Similarly a February 2010 New York Times article by Andrew Revkin entitled “Disaster awaits cities in earthquake zones” noted,
Without vastly expanded efforts to change construction practices and educate people, from mayors to masons, on simple ways to bolster structures, [Roger Bilham, a seismologist at the University of Colorado] said, Haiti’s tragedy is almost certain to be surpassed sometime this century when a major quake hits Karachi, Pakistan; Katmandu, Nepal; Lima, Peru; or one of a long list of big poor cities facing inevitable major earthquakes.
“After Haiti, Nepal braces for big quake” commented on the lack of regulations in building codes in KTM,
…Amrit Man Tuladhar, head of the Nepal government’s earthquake preparedness programme, admits [building] regulations are often ignored, and says the older buildings in Kathmandu are a cause for concern.
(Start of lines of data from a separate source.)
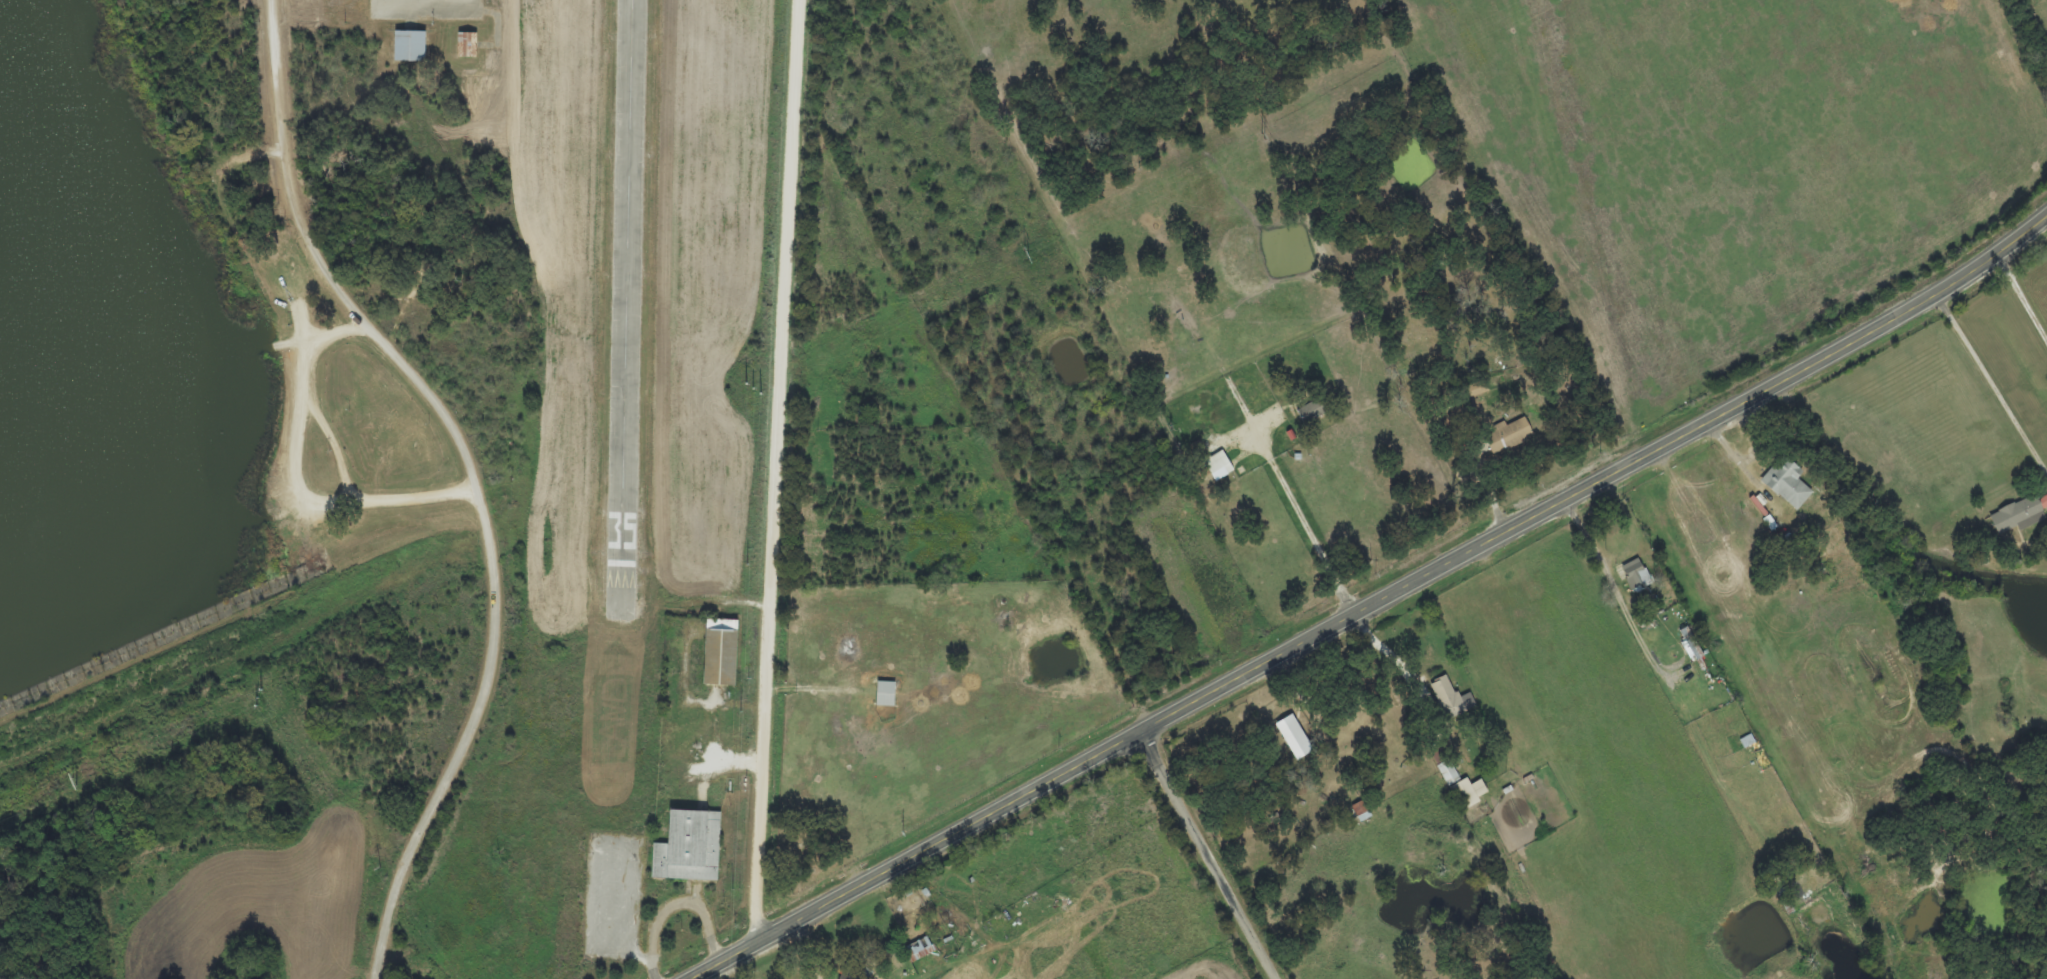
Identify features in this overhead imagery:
building: (465, 44)
building: (408, 45)
power tower: (1261, 136)
power tower: (1025, 256)
airport runway: (626, 306)
road: (345, 336)
power tower: (753, 388)
building: (1478, 390)
building: (1314, 411)
building: (1509, 436)
building: (1219, 467)
road: (782, 471)
building: (1787, 484)
building: (2044, 503)
building: (2018, 517)
power tower: (747, 565)
building: (1636, 575)
road: (1377, 604)
road: (497, 645)
building: (719, 652)
building: (885, 695)
power tower: (257, 697)
building: (1451, 697)
power tower: (741, 712)
building: (1294, 738)
building: (1448, 774)
power tower: (74, 782)
building: (1468, 794)
building: (1362, 812)
building: (688, 845)
road: (1212, 855)
power tower: (379, 866)
power tower: (731, 889)
building: (918, 951)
“We believe more than 80 percent of old buildings could collapse,” he said.
“Many of the buildings in the Kathmandu Valley are very old. If a quake struck at night, people would not be able to escape their houses.”
Another reason P’s friend’s facebook status sounded so ominous.
Earthquakes put people in the Himalayan region on edge. I hope that mother nature has gotten all of her shaking out of her system for the time being.